→ Task brief:
Transcribe the whole listing exactly, but do not carry over its pictures.

→ Available data:
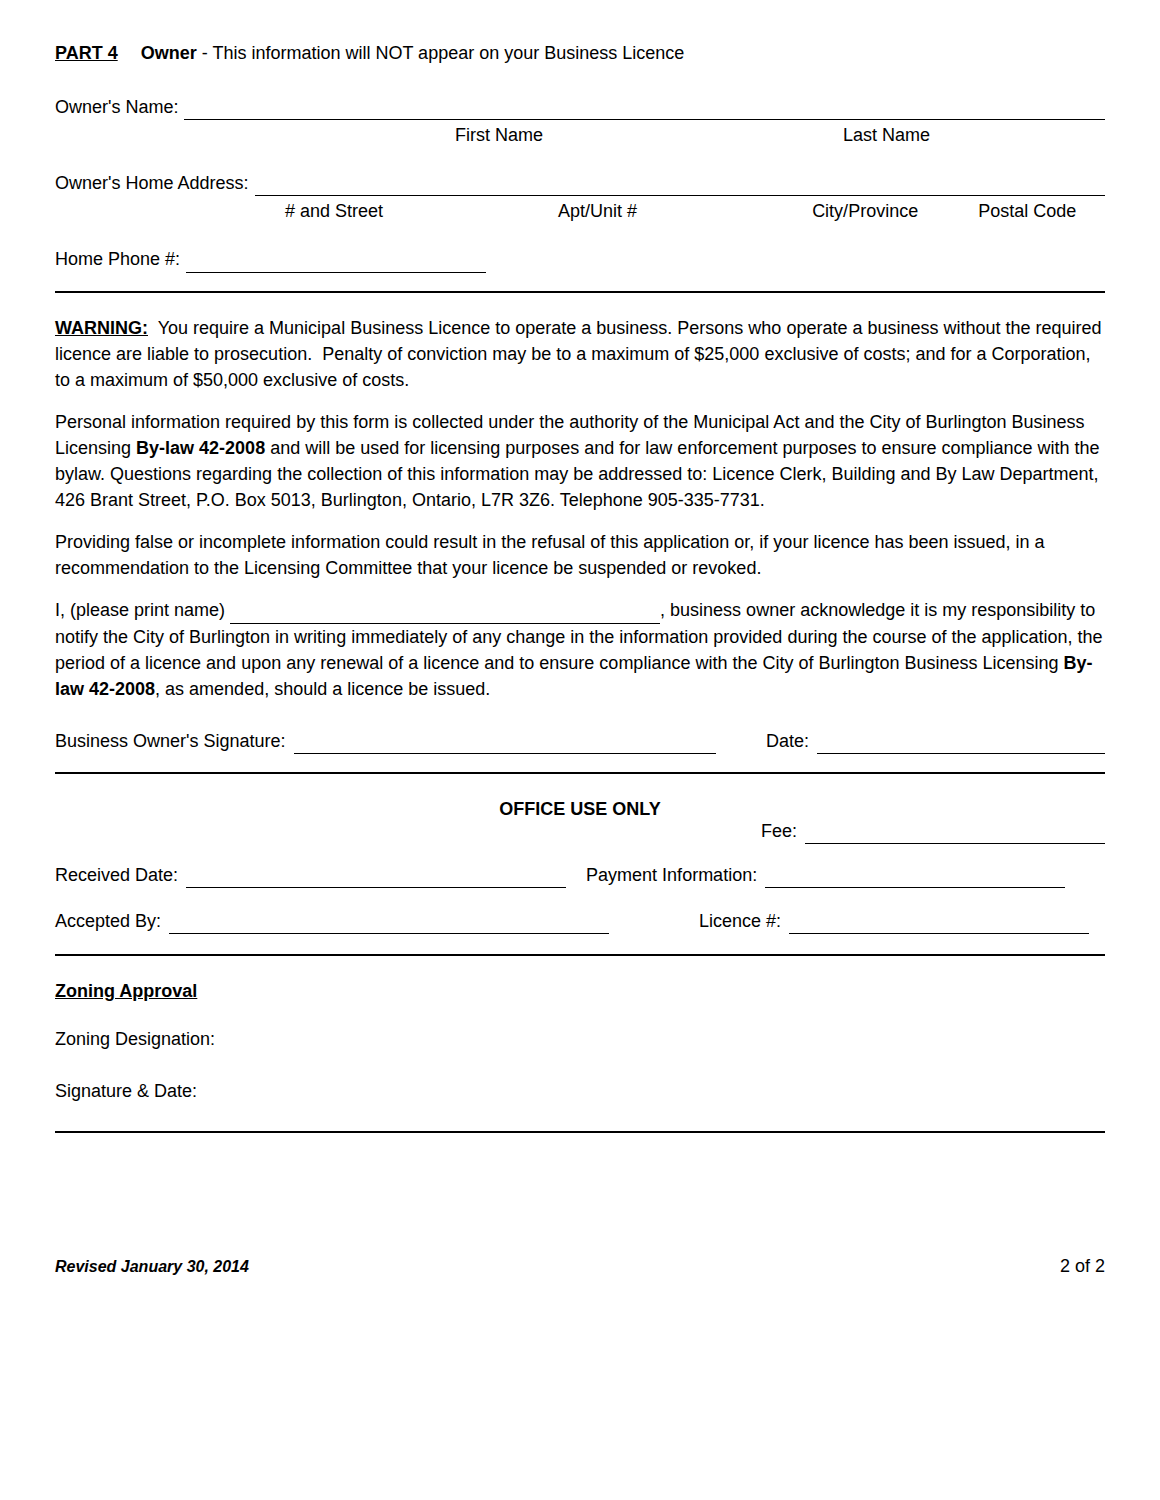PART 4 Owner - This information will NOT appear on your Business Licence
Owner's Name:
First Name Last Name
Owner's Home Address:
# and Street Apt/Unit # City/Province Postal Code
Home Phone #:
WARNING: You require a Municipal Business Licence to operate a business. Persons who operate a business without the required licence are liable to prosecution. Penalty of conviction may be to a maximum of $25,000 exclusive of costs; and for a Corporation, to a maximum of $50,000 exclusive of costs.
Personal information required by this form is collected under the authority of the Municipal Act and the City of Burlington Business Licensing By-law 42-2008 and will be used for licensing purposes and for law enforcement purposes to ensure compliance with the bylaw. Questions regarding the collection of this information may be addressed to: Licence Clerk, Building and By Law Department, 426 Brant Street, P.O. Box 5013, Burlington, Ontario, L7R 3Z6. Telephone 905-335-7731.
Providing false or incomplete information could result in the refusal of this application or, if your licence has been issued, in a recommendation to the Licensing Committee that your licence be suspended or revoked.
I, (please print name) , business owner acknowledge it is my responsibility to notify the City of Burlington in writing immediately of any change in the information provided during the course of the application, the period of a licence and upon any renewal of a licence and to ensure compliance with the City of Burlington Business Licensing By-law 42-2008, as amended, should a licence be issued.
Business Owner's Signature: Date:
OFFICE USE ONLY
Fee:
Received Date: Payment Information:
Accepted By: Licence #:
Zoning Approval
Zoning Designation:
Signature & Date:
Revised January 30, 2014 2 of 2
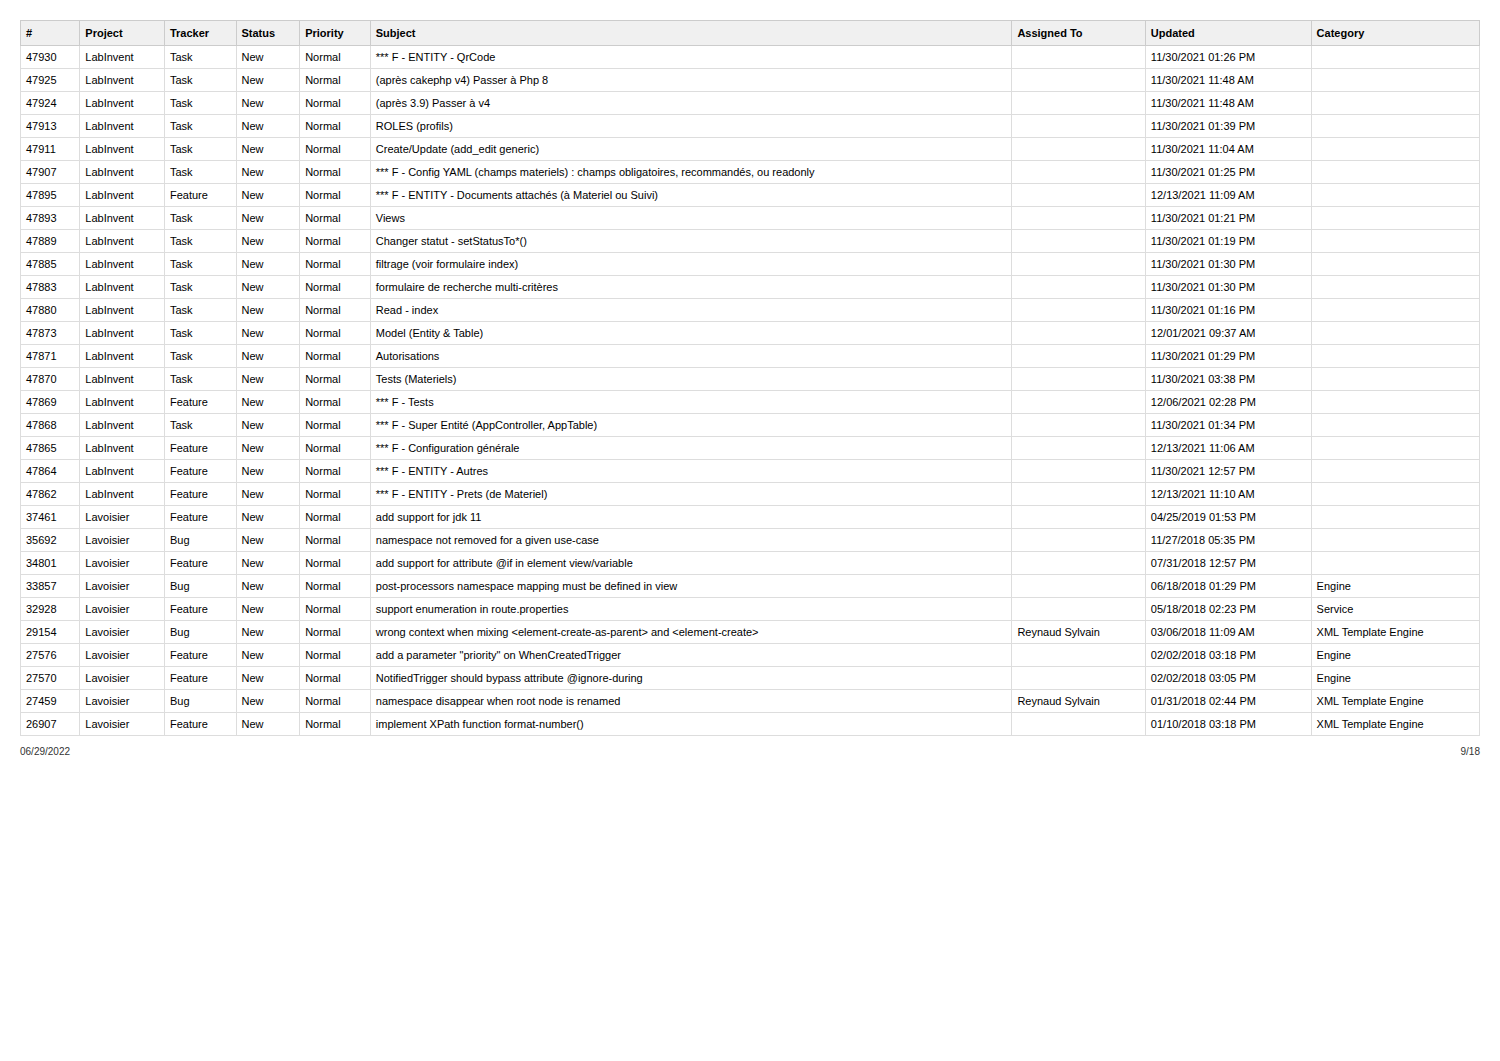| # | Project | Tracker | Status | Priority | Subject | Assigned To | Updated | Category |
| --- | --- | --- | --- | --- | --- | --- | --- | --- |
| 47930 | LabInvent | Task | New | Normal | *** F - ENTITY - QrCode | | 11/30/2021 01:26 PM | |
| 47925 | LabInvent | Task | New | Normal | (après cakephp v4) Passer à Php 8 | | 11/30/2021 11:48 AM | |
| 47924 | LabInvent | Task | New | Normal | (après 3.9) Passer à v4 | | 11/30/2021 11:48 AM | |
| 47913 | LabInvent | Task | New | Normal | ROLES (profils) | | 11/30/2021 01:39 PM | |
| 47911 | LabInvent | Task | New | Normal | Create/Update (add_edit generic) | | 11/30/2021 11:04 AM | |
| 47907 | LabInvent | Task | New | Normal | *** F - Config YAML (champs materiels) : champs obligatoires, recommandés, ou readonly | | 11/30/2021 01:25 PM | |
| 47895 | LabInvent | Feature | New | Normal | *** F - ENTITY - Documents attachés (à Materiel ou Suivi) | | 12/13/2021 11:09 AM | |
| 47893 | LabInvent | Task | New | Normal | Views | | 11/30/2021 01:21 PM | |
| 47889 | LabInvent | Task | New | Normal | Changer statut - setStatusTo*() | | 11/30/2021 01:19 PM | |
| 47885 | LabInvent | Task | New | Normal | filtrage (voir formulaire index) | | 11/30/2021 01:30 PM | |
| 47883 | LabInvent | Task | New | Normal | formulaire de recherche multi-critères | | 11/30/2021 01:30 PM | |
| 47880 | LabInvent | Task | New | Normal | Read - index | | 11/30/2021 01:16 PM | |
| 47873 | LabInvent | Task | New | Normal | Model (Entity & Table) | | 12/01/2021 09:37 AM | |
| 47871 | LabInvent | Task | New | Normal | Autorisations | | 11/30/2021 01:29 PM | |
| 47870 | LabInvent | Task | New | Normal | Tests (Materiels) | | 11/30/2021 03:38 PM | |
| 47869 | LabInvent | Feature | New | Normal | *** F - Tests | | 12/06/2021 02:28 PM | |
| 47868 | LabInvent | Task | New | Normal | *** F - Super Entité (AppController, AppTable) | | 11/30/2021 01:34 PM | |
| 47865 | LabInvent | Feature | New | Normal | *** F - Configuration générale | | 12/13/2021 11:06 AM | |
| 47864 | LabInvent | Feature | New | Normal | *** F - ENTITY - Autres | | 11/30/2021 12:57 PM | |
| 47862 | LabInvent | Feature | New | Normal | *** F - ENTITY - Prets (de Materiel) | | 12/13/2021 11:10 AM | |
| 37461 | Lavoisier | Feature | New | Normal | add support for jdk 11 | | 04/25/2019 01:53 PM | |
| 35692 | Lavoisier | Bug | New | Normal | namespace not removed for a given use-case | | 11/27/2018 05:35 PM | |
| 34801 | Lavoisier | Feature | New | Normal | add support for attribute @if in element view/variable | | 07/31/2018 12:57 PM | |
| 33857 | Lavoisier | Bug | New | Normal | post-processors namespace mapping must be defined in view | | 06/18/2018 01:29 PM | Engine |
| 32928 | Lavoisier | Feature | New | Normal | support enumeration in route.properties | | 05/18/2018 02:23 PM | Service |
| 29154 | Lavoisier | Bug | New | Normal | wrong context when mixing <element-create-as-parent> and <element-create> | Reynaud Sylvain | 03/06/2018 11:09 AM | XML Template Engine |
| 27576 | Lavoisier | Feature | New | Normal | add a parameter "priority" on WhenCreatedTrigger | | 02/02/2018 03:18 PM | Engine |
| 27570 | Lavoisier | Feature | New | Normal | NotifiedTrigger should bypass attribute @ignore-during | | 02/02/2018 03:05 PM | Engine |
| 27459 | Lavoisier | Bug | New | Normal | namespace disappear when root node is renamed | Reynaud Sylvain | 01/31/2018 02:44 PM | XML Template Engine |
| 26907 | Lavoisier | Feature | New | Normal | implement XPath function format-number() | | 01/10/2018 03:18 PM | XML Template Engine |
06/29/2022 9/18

→ Written solution:
PART 4 Owner - This information will NOT appear on your Business Licence
Owner's Name:
First Name Last Name
Owner's Home Address:
# and Street Apt/Unit # City/Province Postal Code
Home Phone #:
WARNING: You require a Municipal Business Licence to operate a business. Persons who operate a business without the required licence are liable to prosecution. Penalty of conviction may be to a maximum of $25,000 exclusive of costs; and for a Corporation, to a maximum of $50,000 exclusive of costs.
Personal information required by this form is collected under the authority of the Municipal Act and the City of Burlington Business Licensing By-law 42-2008 and will be used for licensing purposes and for law enforcement purposes to ensure compliance with the bylaw. Questions regarding the collection of this information may be addressed to: Licence Clerk, Building and By Law Department, 426 Brant Street, P.O. Box 5013, Burlington, Ontario, L7R 3Z6. Telephone 905-335-7731.
Providing false or incomplete information could result in the refusal of this application or, if your licence has been issued, in a recommendation to the Licensing Committee that your licence be suspended or revoked.
I, (please print name) , business owner acknowledge it is my responsibility to notify the City of Burlington in writing immediately of any change in the information provided during the course of the application, the period of a licence and upon any renewal of a licence and to ensure compliance with the City of Burlington Business Licensing By-law 42-2008, as amended, should a licence be issued.
Business Owner's Signature: Date:
OFFICE USE ONLY
Fee:
Received Date: Payment Information:
Accepted By: Licence #:
Zoning Approval
Zoning Designation:
Signature & Date:
Revised January 30, 2014 2 of 2
| # | Project | Tracker | Status | Priority | Subject | Assigned To | Updated | Category |
| --- | --- | --- | --- | --- | --- | --- | --- | --- |
| 47930 | LabInvent | Task | New | Normal | *** F - ENTITY - QrCode | | 11/30/2021 01:26 PM | |
| 47925 | LabInvent | Task | New | Normal | (après cakephp v4) Passer à Php 8 | | 11/30/2021 11:48 AM | |
| 47924 | LabInvent | Task | New | Normal | (après 3.9) Passer à v4 | | 11/30/2021 11:48 AM | |
| 47913 | LabInvent | Task | New | Normal | ROLES (profils) | | 11/30/2021 01:39 PM | |
| 47911 | LabInvent | Task | New | Normal | Create/Update (add_edit generic) | | 11/30/2021 11:04 AM | |
| 47907 | LabInvent | Task | New | Normal | *** F - Config YAML (champs materiels) : champs obligatoires, recommandés, ou readonly | | 11/30/2021 01:25 PM | |
| 47895 | LabInvent | Feature | New | Normal | *** F - ENTITY - Documents attachés (à Materiel ou Suivi) | | 12/13/2021 11:09 AM | |
| 47893 | LabInvent | Task | New | Normal | Views | | 11/30/2021 01:21 PM | |
| 47889 | LabInvent | Task | New | Normal | Changer statut - setStatusTo*() | | 11/30/2021 01:19 PM | |
| 47885 | LabInvent | Task | New | Normal | filtrage (voir formulaire index) | | 11/30/2021 01:30 PM | |
| 47883 | LabInvent | Task | New | Normal | formulaire de recherche multi-critères | | 11/30/2021 01:30 PM | |
| 47880 | LabInvent | Task | New | Normal | Read - index | | 11/30/2021 01:16 PM | |
| 47873 | LabInvent | Task | New | Normal | Model (Entity & Table) | | 12/01/2021 09:37 AM | |
| 47871 | LabInvent | Task | New | Normal | Autorisations | | 11/30/2021 01:29 PM | |
| 47870 | LabInvent | Task | New | Normal | Tests (Materiels) | | 11/30/2021 03:38 PM | |
| 47869 | LabInvent | Feature | New | Normal | *** F - Tests | | 12/06/2021 02:28 PM | |
| 47868 | LabInvent | Task | New | Normal | *** F - Super Entité (AppController, AppTable) | | 11/30/2021 01:34 PM | |
| 47865 | LabInvent | Feature | New | Normal | *** F - Configuration générale | | 12/13/2021 11:06 AM | |
| 47864 | LabInvent | Feature | New | Normal | *** F - ENTITY - Autres | | 11/30/2021 12:57 PM | |
| 47862 | LabInvent | Feature | New | Normal | *** F - ENTITY - Prets (de Materiel) | | 12/13/2021 11:10 AM | |
| 37461 | Lavoisier | Feature | New | Normal | add support for jdk 11 | | 04/25/2019 01:53 PM | |
| 35692 | Lavoisier | Bug | New | Normal | namespace not removed for a given use-case | | 11/27/2018 05:35 PM | |
| 34801 | Lavoisier | Feature | New | Normal | add support for attribute @if in element view/variable | | 07/31/2018 12:57 PM | |
| 33857 | Lavoisier | Bug | New | Normal | post-processors namespace mapping must be defined in view | | 06/18/2018 01:29 PM | Engine |
| 32928 | Lavoisier | Feature | New | Normal | support enumeration in route.properties | | 05/18/2018 02:23 PM | Service |
| 29154 | Lavoisier | Bug | New | Normal | wrong context when mixing <element-create-as-parent> and <element-create> | Reynaud Sylvain | 03/06/2018 11:09 AM | XML Template Engine |
| 27576 | Lavoisier | Feature | New | Normal | add a parameter "priority" on WhenCreatedTrigger | | 02/02/2018 03:18 PM | Engine |
| 27570 | Lavoisier | Feature | New | Normal | NotifiedTrigger should bypass attribute @ignore-during | | 02/02/2018 03:05 PM | Engine |
| 27459 | Lavoisier | Bug | New | Normal | namespace disappear when root node is renamed | Reynaud Sylvain | 01/31/2018 02:44 PM | XML Template Engine |
| 26907 | Lavoisier | Feature | New | Normal | implement XPath function format-number() | | 01/10/2018 03:18 PM | XML Template Engine |
06/29/2022 9/18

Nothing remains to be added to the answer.